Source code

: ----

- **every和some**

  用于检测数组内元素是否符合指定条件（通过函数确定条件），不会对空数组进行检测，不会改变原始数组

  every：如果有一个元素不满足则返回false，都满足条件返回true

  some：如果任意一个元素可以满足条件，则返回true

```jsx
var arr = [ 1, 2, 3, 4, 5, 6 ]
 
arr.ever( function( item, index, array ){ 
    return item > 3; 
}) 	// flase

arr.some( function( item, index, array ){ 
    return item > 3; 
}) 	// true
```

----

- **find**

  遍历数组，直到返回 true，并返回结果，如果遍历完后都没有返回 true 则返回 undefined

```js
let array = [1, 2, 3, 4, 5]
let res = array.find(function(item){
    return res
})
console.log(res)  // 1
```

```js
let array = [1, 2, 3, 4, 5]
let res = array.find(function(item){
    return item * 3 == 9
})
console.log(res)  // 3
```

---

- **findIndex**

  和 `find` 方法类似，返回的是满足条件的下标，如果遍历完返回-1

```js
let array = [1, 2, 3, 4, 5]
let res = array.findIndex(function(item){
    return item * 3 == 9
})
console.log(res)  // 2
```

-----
+++
» **DESCRIPTION OF THE TASK**:
Output all entries exactly as given above.

» **RESPONSE**:
Source code

: ----

- **every和some**

  用于检测数组内元素是否符合指定条件（通过函数确定条件），不会对空数组进行检测，不会改变原始数组

  every：如果有一个元素不满足则返回false，都满足条件返回true

  some：如果任意一个元素可以满足条件，则返回true

```jsx
var arr = [ 1, 2, 3, 4, 5, 6 ]
 
arr.ever( function( item, index, array ){ 
    return item > 3; 
}) 	// flase

arr.some( function( item, index, array ){ 
    return item > 3; 
}) 	// true
```

----

- **find**

  遍历数组，直到返回 true，并返回结果，如果遍历完后都没有返回 true 则返回 undefined

```js
let array = [1, 2, 3, 4, 5]
let res = array.find(function(item){
    return res
})
console.log(res)  // 1
```

```js
let array = [1, 2, 3, 4, 5]
let res = array.find(function(item){
    return item * 3 == 9
})
console.log(res)  // 3
```

---

- **findIndex**

  和 `find` 方法类似，返回的是满足条件的下标，如果遍历完返回-1

```js
let array = [1, 2, 3, 4, 5]
let res = array.findIndex(function(item){
    return item * 3 == 9
})
console.log(res)  // 2
```

-----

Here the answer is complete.